Described in Gary Weiss’s 2012 Ayn Rand Nation: The Hidden Struggle for America’s Soul, Rand’s personality was atrocious in many ways. In her life as in her art, she would probably provide an excellent case study for a Frommian (or Horneyan, for that matter) analysis, not just of Rand as an individual but of the culture that creates and sustains these pathological tendencies. As Fromm suggests, understanding the necrophilous character, especially in relation to capitalism, has important implications for psychological and ecological health.

* I believe Fromm was correct in his contention that such tendencies could be revealed in “marginal, unintended ‘insignificant’ actions, the ‘psychopathology of everyday life’” (Anatomy of Human Destructiveness, 374). While he at times took this observation to silly hyper-Freudian extremes – a person’s necrophilousness could be detected in “a particular kind of lifelessness in his conversation” (377), “a predilection for dark, light-absorbing colors” (377), an “incapacity to laugh” (378), and “a special affinity for bad odors” which can give necrophiles “the appearance of being ‘sniffers’” (378) – I do think it’s fair to look for evidence in a person’s literary or artistic works.

** I’m not suggesting that people with similar physical features to Rand’s heroes look less “human” or natural in my view. My argument concerns Rand’s attribution of nonliving/nonhuman qualities to these features and her disgust at what she considered fleshy, human bodies, which reveals an open contempt for the living human form. More generally, as I discussed in the previous post, an interest in the nonliving and mechanical is not in itself indicative of necrophilous tendencies; it has to be analyzed in terms of a person’s (or a culture’s) attitude toward living beings and the connotations living beings and nonliving artifacts have for them.

1 comment:

  1. Hello SC,

    Thank you for your interesting discussion of Rand and the issue of necrophilia. I came across your blog because I was trying to find the source of a Fromm quotation which I remembered as "we are increasingly attracted to what is unalive", in order to check the accuracy of my memory of his exact words. Your quotations from The Anatomy of Human Destructiveness (which I have read) suggest the probable source of the phrase.

    I had a similar sense of illumination to yours with Rand and necrophilia while thinking about Ingmar Bergman's film Fanny and Alexander. The family and the house in which the children grow up, with it's life, color and humanity as compared to the Bishop's dreadful cold stone castle with its hidden life-hostile sadism seems a remarkable illustration and validation of Fromm's biophilia/necrophilia thesis.

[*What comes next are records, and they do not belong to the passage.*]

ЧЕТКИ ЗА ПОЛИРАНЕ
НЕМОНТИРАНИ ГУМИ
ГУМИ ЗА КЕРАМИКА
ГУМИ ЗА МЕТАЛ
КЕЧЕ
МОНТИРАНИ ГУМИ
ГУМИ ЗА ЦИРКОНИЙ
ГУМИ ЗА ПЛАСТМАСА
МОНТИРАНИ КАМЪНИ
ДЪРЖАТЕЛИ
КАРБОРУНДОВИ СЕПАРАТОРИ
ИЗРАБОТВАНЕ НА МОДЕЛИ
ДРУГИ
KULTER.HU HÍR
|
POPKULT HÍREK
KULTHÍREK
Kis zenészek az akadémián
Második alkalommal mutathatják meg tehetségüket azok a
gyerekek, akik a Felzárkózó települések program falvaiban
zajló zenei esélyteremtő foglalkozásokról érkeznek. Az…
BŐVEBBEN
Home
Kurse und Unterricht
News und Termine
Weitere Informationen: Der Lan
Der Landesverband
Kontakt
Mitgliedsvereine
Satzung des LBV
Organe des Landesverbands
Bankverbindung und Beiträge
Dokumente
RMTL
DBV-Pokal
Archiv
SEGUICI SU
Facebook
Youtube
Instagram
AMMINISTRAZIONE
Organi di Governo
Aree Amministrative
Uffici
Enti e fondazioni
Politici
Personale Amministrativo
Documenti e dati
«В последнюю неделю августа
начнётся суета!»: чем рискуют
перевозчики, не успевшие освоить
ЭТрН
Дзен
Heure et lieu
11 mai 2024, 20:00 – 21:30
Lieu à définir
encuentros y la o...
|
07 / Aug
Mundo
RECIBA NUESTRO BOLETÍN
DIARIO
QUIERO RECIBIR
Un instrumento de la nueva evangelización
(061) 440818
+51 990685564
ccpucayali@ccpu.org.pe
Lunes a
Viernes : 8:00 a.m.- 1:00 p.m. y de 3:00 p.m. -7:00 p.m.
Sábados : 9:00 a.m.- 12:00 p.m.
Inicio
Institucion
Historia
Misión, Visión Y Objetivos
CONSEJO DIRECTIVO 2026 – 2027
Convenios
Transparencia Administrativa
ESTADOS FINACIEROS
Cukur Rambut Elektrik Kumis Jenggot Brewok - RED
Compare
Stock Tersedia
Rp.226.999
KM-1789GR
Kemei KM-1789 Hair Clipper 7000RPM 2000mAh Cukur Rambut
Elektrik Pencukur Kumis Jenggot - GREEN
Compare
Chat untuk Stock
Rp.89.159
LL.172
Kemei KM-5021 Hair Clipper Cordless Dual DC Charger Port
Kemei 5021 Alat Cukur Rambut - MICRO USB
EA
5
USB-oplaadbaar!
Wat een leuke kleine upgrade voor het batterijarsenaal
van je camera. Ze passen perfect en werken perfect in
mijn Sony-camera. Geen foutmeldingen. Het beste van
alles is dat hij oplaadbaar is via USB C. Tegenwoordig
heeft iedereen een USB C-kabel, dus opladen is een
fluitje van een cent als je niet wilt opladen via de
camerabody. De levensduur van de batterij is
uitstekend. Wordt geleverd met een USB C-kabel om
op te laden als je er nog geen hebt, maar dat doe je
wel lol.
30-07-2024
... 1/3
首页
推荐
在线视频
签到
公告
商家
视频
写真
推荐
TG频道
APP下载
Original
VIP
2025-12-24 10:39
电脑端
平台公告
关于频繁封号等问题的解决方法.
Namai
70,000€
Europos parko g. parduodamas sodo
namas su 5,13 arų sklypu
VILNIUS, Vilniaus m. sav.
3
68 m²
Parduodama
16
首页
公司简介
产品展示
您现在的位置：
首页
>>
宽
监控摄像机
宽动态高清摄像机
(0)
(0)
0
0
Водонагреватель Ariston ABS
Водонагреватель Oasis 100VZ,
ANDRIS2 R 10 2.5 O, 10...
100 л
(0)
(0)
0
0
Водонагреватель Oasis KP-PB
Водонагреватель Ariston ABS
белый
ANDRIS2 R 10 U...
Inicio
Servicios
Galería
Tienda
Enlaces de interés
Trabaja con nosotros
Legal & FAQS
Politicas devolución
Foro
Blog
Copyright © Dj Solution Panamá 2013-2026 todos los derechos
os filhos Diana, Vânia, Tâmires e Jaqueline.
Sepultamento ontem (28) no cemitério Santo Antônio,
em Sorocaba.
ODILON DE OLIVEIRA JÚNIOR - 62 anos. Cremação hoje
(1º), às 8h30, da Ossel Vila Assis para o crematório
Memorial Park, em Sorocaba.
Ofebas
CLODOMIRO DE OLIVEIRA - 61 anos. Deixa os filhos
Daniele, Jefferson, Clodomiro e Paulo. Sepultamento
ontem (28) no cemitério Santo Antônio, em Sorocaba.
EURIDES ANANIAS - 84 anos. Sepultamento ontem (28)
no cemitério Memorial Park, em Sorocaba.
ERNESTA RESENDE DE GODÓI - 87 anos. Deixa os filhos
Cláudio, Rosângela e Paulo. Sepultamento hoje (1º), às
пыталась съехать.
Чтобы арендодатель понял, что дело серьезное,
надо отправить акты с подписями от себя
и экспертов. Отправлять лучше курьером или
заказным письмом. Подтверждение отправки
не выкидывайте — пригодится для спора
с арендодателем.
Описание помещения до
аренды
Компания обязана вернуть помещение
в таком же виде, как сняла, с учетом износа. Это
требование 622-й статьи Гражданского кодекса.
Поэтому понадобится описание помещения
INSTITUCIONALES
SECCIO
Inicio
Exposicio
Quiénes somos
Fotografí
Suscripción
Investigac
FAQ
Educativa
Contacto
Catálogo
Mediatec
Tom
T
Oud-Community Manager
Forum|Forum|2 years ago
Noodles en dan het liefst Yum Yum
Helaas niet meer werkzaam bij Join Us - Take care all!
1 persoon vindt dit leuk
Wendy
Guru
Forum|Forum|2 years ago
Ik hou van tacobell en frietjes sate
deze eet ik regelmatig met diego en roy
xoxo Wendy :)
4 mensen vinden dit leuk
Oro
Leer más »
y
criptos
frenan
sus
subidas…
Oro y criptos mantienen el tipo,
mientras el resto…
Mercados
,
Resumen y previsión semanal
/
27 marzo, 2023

    My intention is to find exact wording of the Fromm quotation so that I can print up a short essay called "Prettiness is unaliveness". If you will indulge me, here is the thesis--

    "Erich Fromm says somewhere that we are increasingly attracted to what is unalive. Think of the glossy quality of new cars, flat screen TV's, laptop colors, picture postcards, advertisements, models in advertisements, the colors used in packaging everything that we buy, our packaging ourselves based on advertisements, movies and magazines, the House Beautiful look, lawns in upscale suburbia, etc. Alternatively, think of wandering around in the pre-modern part of cities in the Mediterranean. Everything is made of stone or stone covered with stucco and painted. It is weathered. The more it is weathered the more it's idiosyncratic beauty, the more humanly comfortable and comforting it is, and the more it is an expression pf the region's colors, climate and geography. But we are desperate to turn everything into picture postcard prettiness. This may be the fundamental drive of our society -- which the newly rich are adopting around the world. But prettiness is deadness. We are degrading, degrading, degrading the world and it's resources in order to turn everything into lifeless prettiness!"